Song by Busted

from the album A Present for Everyone
- Recorded: 2003 (original) 2015 (Abbey Road Studios re-recording)
- Length: 3:41 (original) 3:27 (2015 version)
- Label: Universal Island (original)
- Songwriters: James Bourne; Charlie Simpson;
- Producer: Steve Power

= Meet You There (song) =

"Meet You There" is a song by English pop punk band Busted. It was written by James Bourne and Charlie Simpson and was originally recorded for, and included on, their second studio album A Present for Everyone (2003). It was a fan favourite, despite not being an official single.
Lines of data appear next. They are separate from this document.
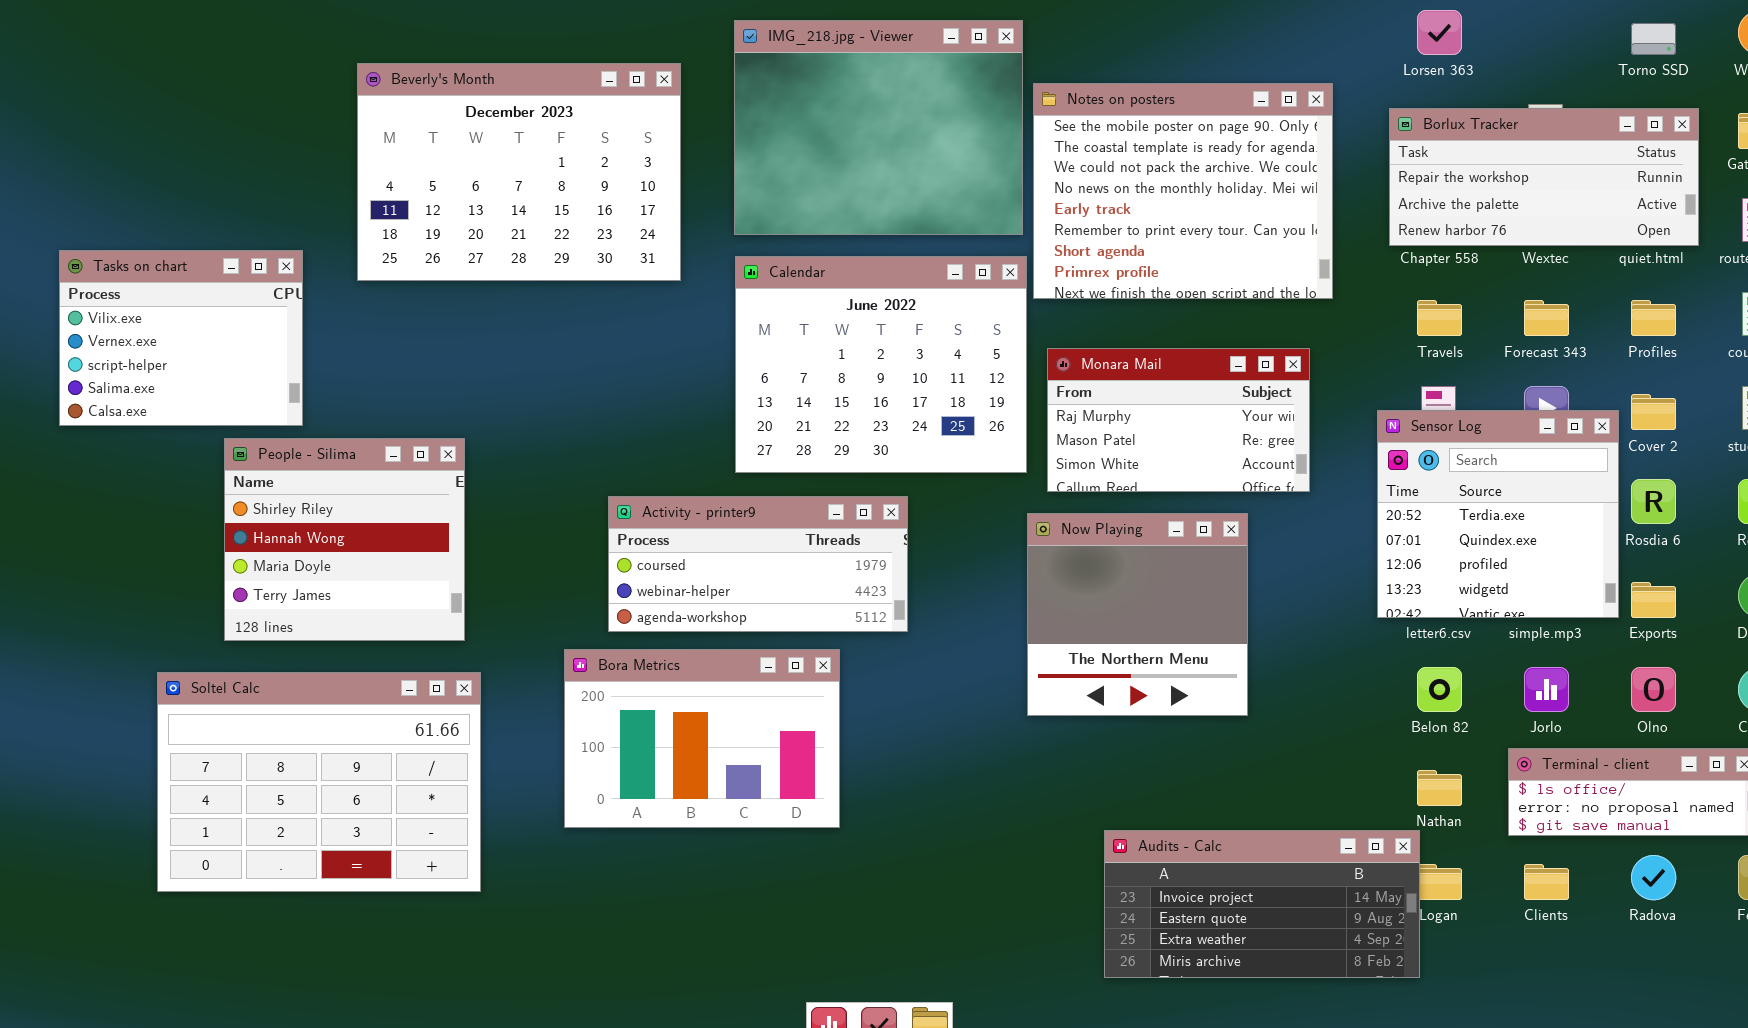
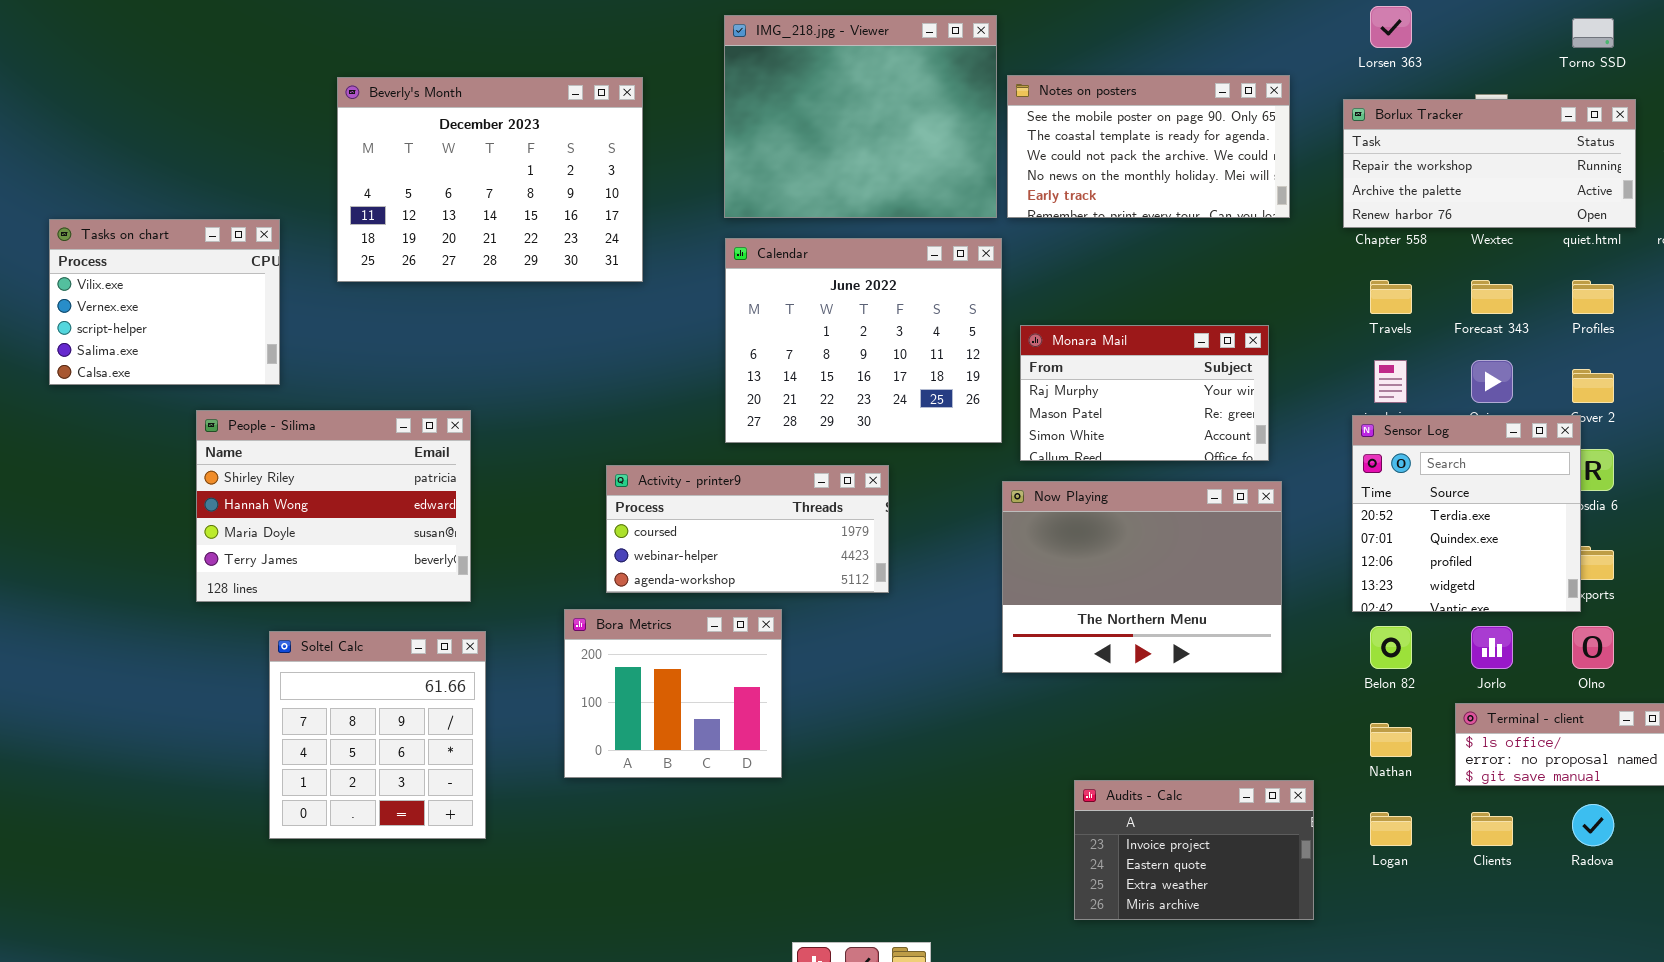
Beverly's Month: [357,63,681,281] -> [337,77,643,282], moved
Notes on posters: [1033,83,1333,299] -> [1007,75,1290,218], resized
Tasks on chart: [59,250,303,426] -> [49,219,280,385], moved
Sensor Log: [1377,410,1619,618] -> [1352,415,1581,612], moved
People - Silima: [224,438,465,641] -> [196,410,471,602], resized
Now Playing: [1027,513,1248,716] -> [1002,481,1282,673], resized
Bora Metrics: [564,649,840,828] -> [564,609,782,778], resized
Soltel Calc: [157,672,481,892] -> [269,631,486,839], resized
Audits - Calc: [1104,830,1420,978] -> [1074,780,1314,920], resized

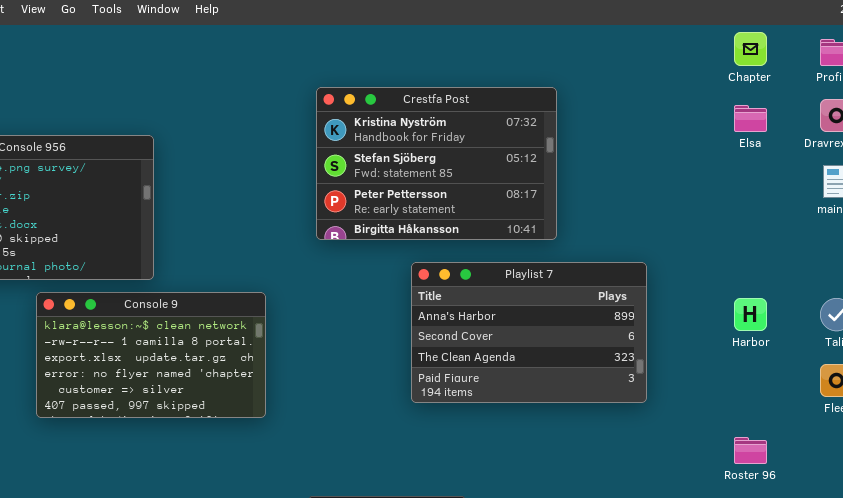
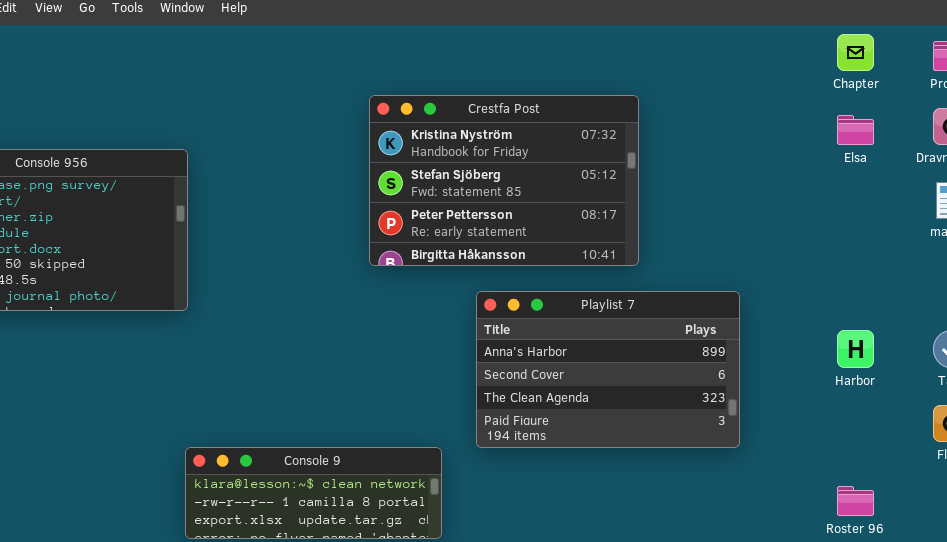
Console 9: [36,292,266,418] -> [185,447,442,539], moved, resized

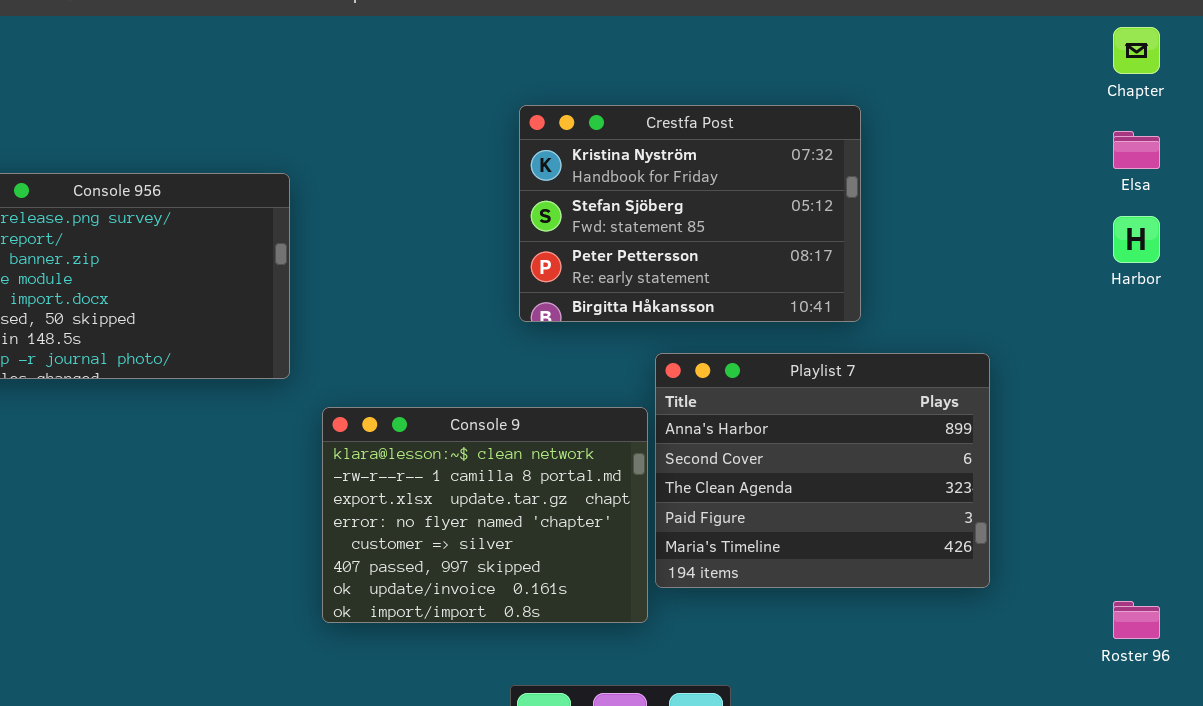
Playlist 7: [476,291,740,448] -> [655,353,990,588], resized
Harbor: [837,330,874,368] -> [1113,216,1160,263], moved
Console 9: [185,447,442,539] -> [322,407,648,623], moved, resized

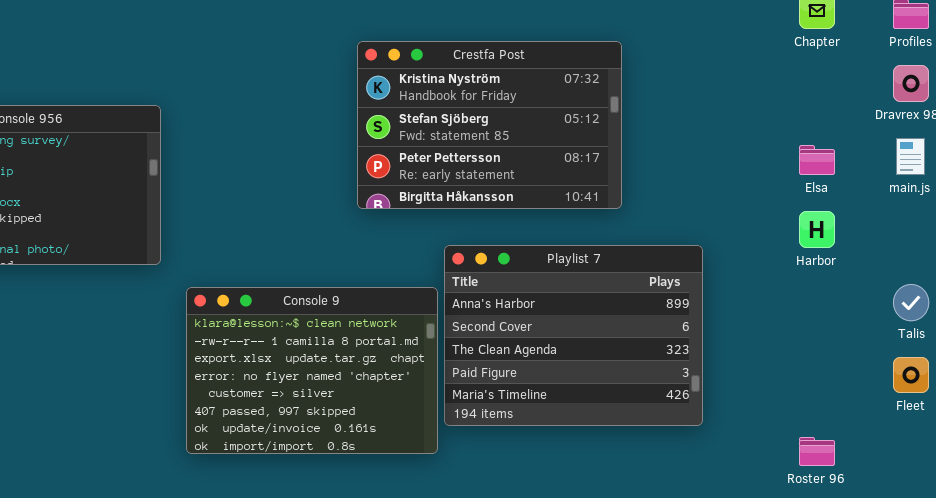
Crestfa Post: [519,105,861,322] -> [357,41,622,209], moved
Elsa: [1113,131,1160,169] -> [799,145,835,175], moved
Harbor: [1113,216,1160,263] -> [799,211,835,248], moved

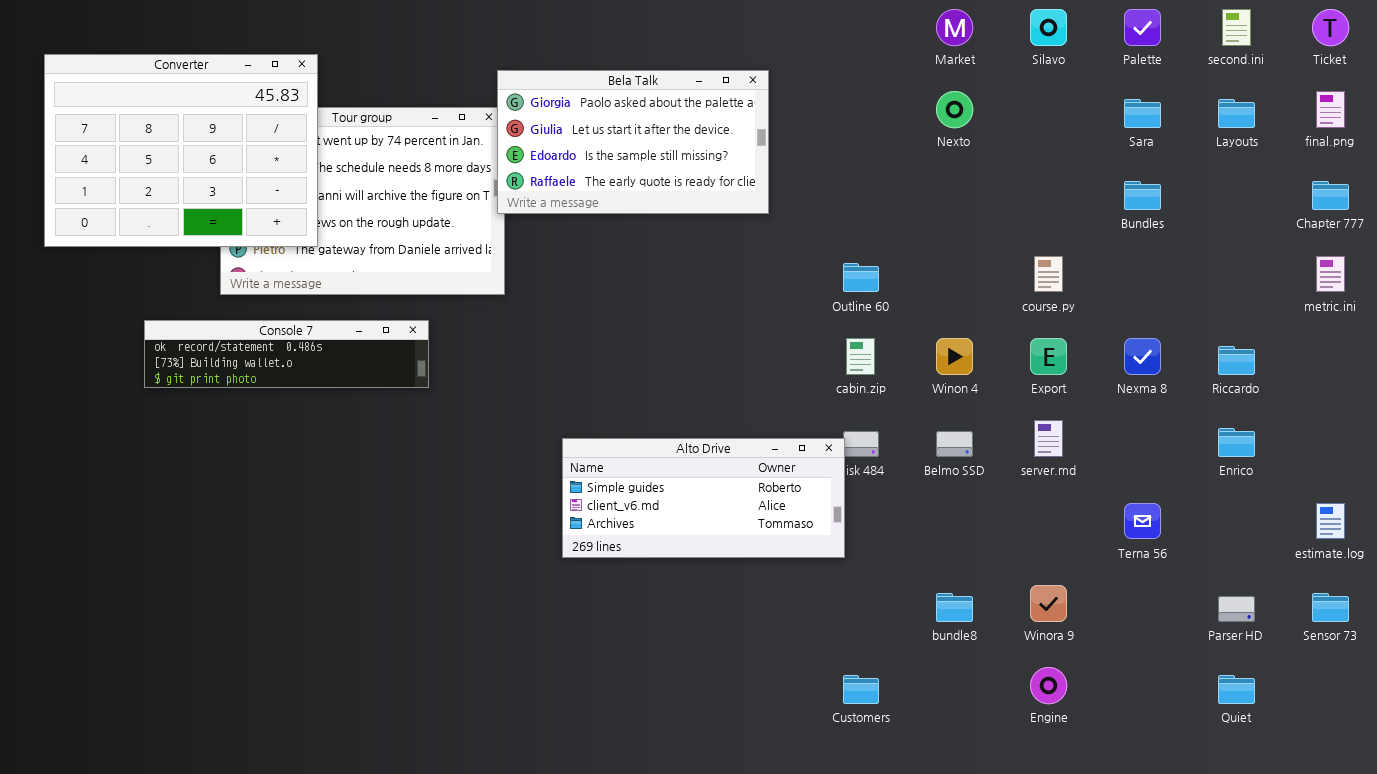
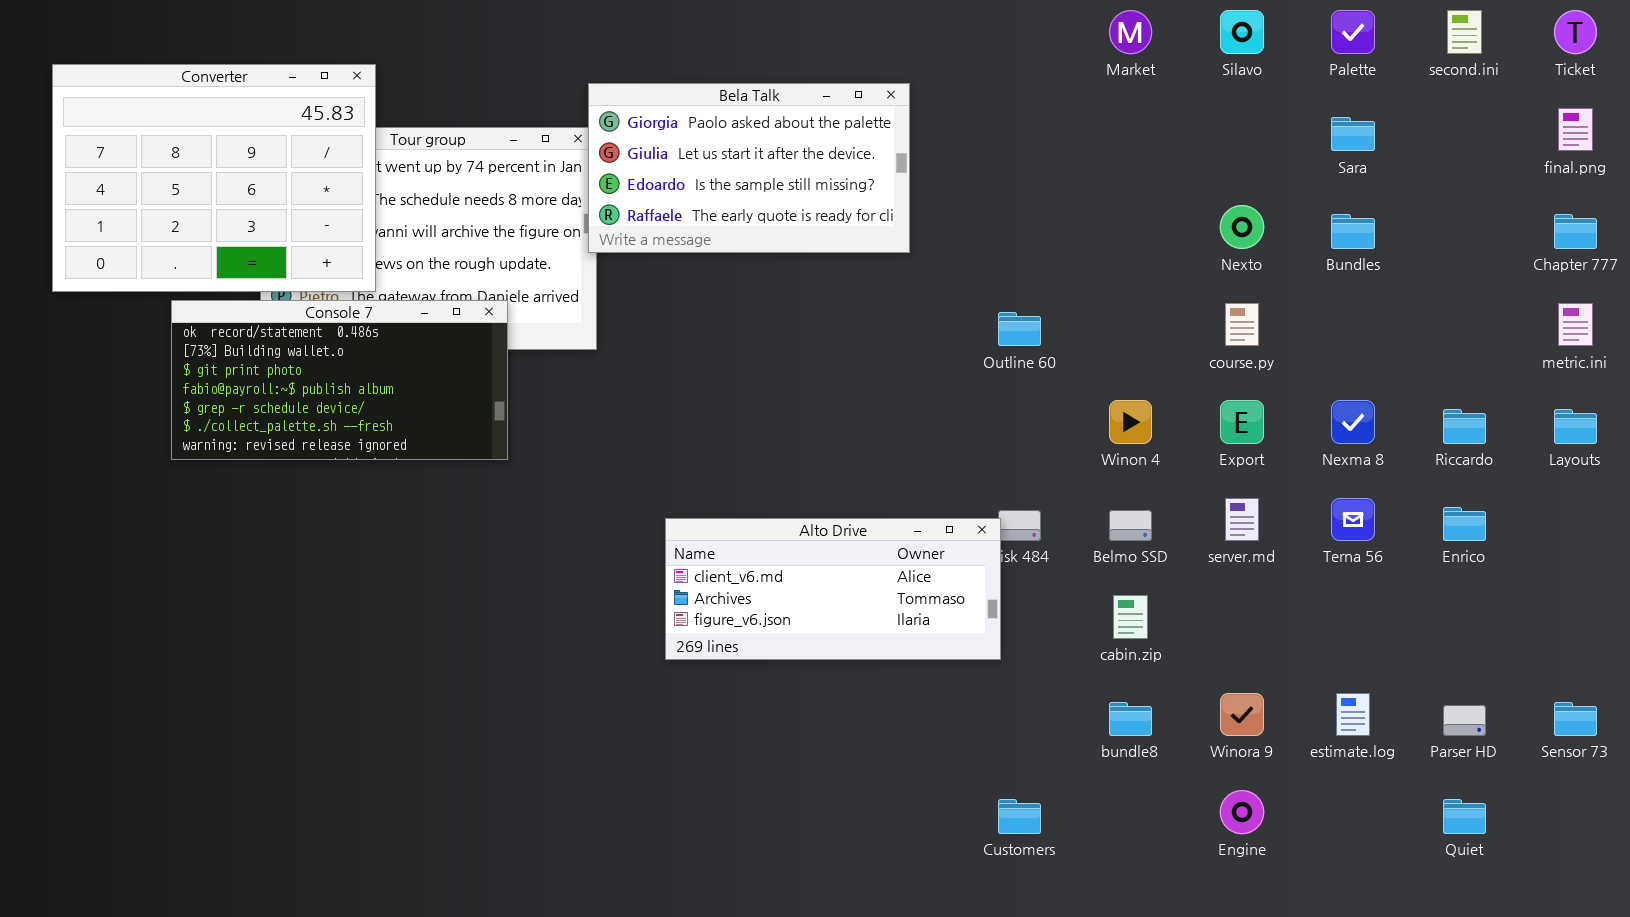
Nexto: [936,91,973,128] -> [1220,205,1264,249], moved
Layouts: [1218,99,1255,128] -> [1554,409,1597,444], moved
Console 7: [144,320,429,388] -> [171,300,508,460], resized
cabin.zip: [846,338,875,375] -> [1113,595,1148,639], moved
Alto Drive: [562,438,845,558] -> [665,518,1001,660], scrolled down 1 row
Terna 56: [1124,503,1161,539] -> [1331,498,1375,541], moved
estimate.log: [1316,503,1345,539] -> [1336,693,1370,736], moved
In 2015, ten years after disbanding in 2005, Busted re-recorded the song at Abbey Road Studios, their first new recording in 12 years, and released a music video for it. The re-recorded version appeared as a bonus track on Japanese editions of the group's third album Night Driver (2016).
Unlike the previous studio version the new recording added Matt taking the lead vocals for the chorus.

==2023 remake==
On 5 May 2023, Busted released "Meet You There 2.0", a pop-punk version of "Meet You There", in a collaboration with Neck Deep. The single is expected to be included in their forthcoming studio album of remade Busted tracks. "Meet You There 2.0" peaked at number 30 on the UK Singles Downloads Chart and at number 32 on the UK Singles Sales Chart on 12 May 2023.